Sensitivity tests were conducted to study the reconstructed image quality and localization accuracy by increasing either the measurement time or the number of recorded events, as shown in Fig. 7. The ²⁵²Cf spontaneous fission source was measured at 100 cm from the center of the system, using the hand-held DPI system equipped with a centered-mosaic modified-uniform redundant array (MURA) mask detailed in the Methods section. The collected data were binned in an energy window¹⁵ with a minimum threshold of 50 keVee. For quantitative and qualitative evaluation on the images, the reconstructed images were compared with reference ground-truth images (i.e. spatial distributions filled with 0 except for a 1 at the image center) through peak signal-to-noise ratio (PSNR)¹⁶, normalized mean-square error (NMSE)¹⁷, and structural similarity (SSIM) metrics¹⁸. If the PSNR value exceeds 33 dB or the NMSE value is close to 0, or the SSIM value is close to 1, it is judged that the reconstructed image is hard to distinguish from the original object.

Figure 7

source at 100 cm distance. Detector map composes of the neutron events obtained for 1 min (330 events) (a), 3 min (1,000 events) (b), and 6 min (2,000 events) (c). The three detector maps correspond to the images reconstructed by using MLEM (d–f), respectively.

Comparison of reconstructed images of neutron when exposed to a 3.5 × 10⁵ n/s ²⁵²Cf spontaneous fission

Figure 7a-c show detector maps consisting of 330, 1,000, and 2,000 neutron events, respectively, classified as higher than the PSD value of 0.16 following the binning of the data. The corresponding MLEM images were reconstructed using each of these detector maps, as shown in Fig. 7d-f. These three images correspond to measurement of 1 min, 3 min, and 6 min, respectively (a figure verified using repeated experiments). Table 1 presents the results of the neutron image evaluation using the three imaging metrics (PSNR, NMSE, SSIM) mentioned above. As the number of neutron interactions increased from 1,000 to 2,000, the PSNR metric surpassed 33 dB- and in fact, increase to 39.29 dB, the NMSE decreased by more than an order of magnitude to ~ 10⁻⁴, and SSIM approached closely to 1, the combined evaluation of which indicated that effective localization was achieved and imaging artifacts were minimized. The experiments verified that the coded aperture-based DPI can provide effective neutron-source imaging with a limited number of counts and therefore rapid imaging for relatively intense or proximate neutron sources. This can be compared with H2DPI from the University of Michigan⁵ that has a quoted localization time of 30 min for the neutron image of a 1.2 × 10⁷ n/s ²⁵²Cf source at 58.4 cm from the center of system.

▸ **Instruction a**
Duplicate all the rows below, line for line, with no changes.
The text and the rows have no connection to each other.

Stored data entries
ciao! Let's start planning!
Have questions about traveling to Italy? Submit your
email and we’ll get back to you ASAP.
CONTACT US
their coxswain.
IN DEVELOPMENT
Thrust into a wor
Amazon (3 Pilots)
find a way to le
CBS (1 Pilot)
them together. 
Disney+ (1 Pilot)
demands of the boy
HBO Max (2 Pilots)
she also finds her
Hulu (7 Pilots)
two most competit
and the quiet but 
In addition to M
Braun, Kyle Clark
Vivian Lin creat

▸ **Instruction b**
In the neutron imaging text, what minimum threshold was used for the energy window when binning the collected data?

▸ **Response box a**
ciao! Let's start planning!
Have questions about traveling to Italy? Submit your
email and we’ll get back to you ASAP.
CONTACT US
their coxswain.
IN DEVELOPMENT
Thrust into a wor
Amazon (3 Pilots)
find a way to le
CBS (1 Pilot)
them together. 
Disney+ (1 Pilot)
demands of the boy
HBO Max (2 Pilots)
she also finds her
Hulu (7 Pilots)
two most competit
and the quiet but 
In addition to M
Braun, Kyle Clark
Vivian Lin creat

▸ **Response box b**
50 keVee.